Thursday, 17 January 2013

Sepia Saturday 160

A more difficult one this time; to find an old photo where the background is more interesting than the subject. I don't think that I have quite succeeded. Firstly it isn't sepia, secondly it isn't that old (from 1985) and thirdly for me the people in the foreground are an important part of the story.

The woman in the photo is Loris. She is from Minnesota and she was my mother's American penfriend for close to 65 years. They met on two occasions. The first time was in the 1960s when Loris came to London and stayed with us. We took her to see all the sights and it was probably the only time we got to see them ourselves. We walked over London and Bridge and at the time it must have looked a bit like this.

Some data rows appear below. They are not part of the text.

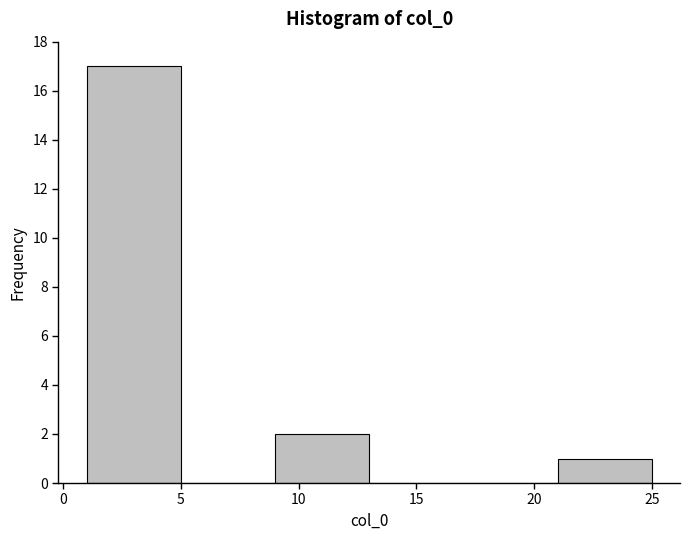

Reading left to right, transcribe this chart: for each bar, give the range it covers on the x-axis and its height. The values are not printed on the chart, so give them approximately, as read against the axis.

1 to 5: 17
5 to 9: 0
9 to 13: 2
13 to 17: 0
17 to 21: 0
21 to 25: 1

This is the only picture I could find of it from the 1950s (it was being sold on Ebay)!
In 1967 the bridge was replaced by a new one and the old one was carefully demolished and sold to Arizona. Rumour has it they thought they were getting the more iconic Tower Bridge.
Loris and her husband made a point of visiting it again, in its new location and sent the photos to my mother to show her!
On the back of the photos she scribbled the following:
Loris and Oliver, October 1985, London Bridge, Lake Havasu, Arizona.

Monday, 14 January 2013

The sky

I seem to spend a lot of time looking at and photographing the sky. It really is rather spectacular here although I suspect that is just that we have nothing getting in the way of the view. This was the scene a couple of evenings ago. It had been cloudy and grey all day and the weather was just breaking.

January 2013

Sunday, 13 January 2013


2013 has got off to a sluggish start in terms of blogging, but in fact most of last year was a little slow. My postings appear to have dwindled to 2-3 a month and have mainly focused on progress reports of the house interrupted by dealing with the death of my mother.

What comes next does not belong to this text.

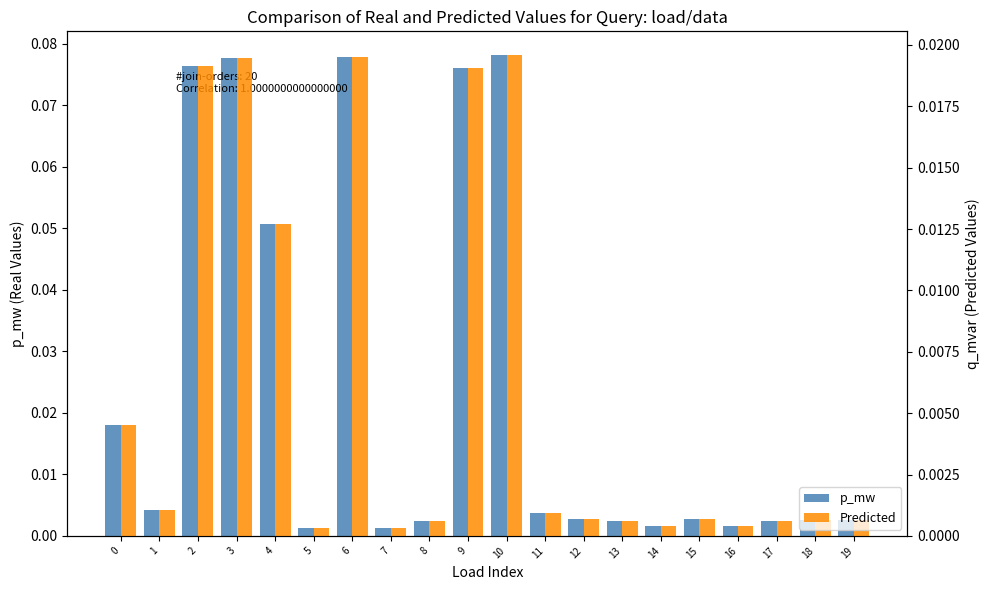

The value of Predicted at 19 is 0.0. True or false?

False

So, it's the time of year to reflect on where the blog is going for the next 12 months. I discovered Sepia Saturday and like the idea of contributing to it for the next year. I have 'inherited' a whole load of family photos from my mother and at the moment they are sitting in a big box. Some have been scanned but there are lots more! I have always liked the idea of recording family history. Who knows but someone might find it interesting and of value in the future, and if not I will just enjoy the telling! However, I don't want the blog to become just a reflection on the past, so I will try and also keep posting updates and thoughts on the present. I might try and make them more visual by incorporating more of my own photos, as I practise with my new camera.

So, here's looking forward to a new year in colour, sepia and maybe even some black and white!

Wednesday, 9 January 2013

Sepia Saturday

I found this blog the other day and decided to have a go! This is a picture of my Grandmother on holiday!

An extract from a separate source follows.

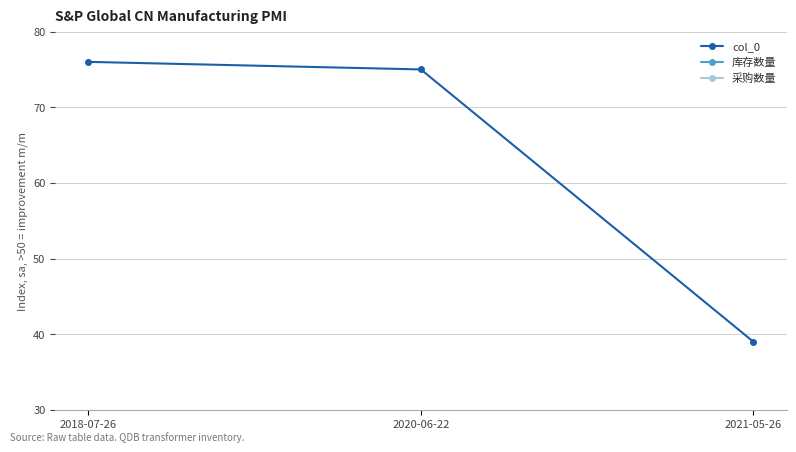

List the series in order of their peak value, highest first.

col_0, 库存数量, 采购数量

Thanks for all the comments. I'm getting the hang of this now and realise the idea is to write something to accompany the picture!

We did not find this photo until after my grandmother died. I would guess she would have been about 16 years old and it was probably taken about 1910. I don't know where it was exactly but I would guess somewhere like Brighton or Southend. They lived in London and wouldn't have travelled much further for a holiday.

We (my sister and I) giggled when we saw this photo. Nan had always been rather short and stout, but delighted in telling us that when she was a young girl her waist was so tiny you could get your hands right round it!

I will also visit all your posts and add some comments so be patient with me while I am learning the ropes!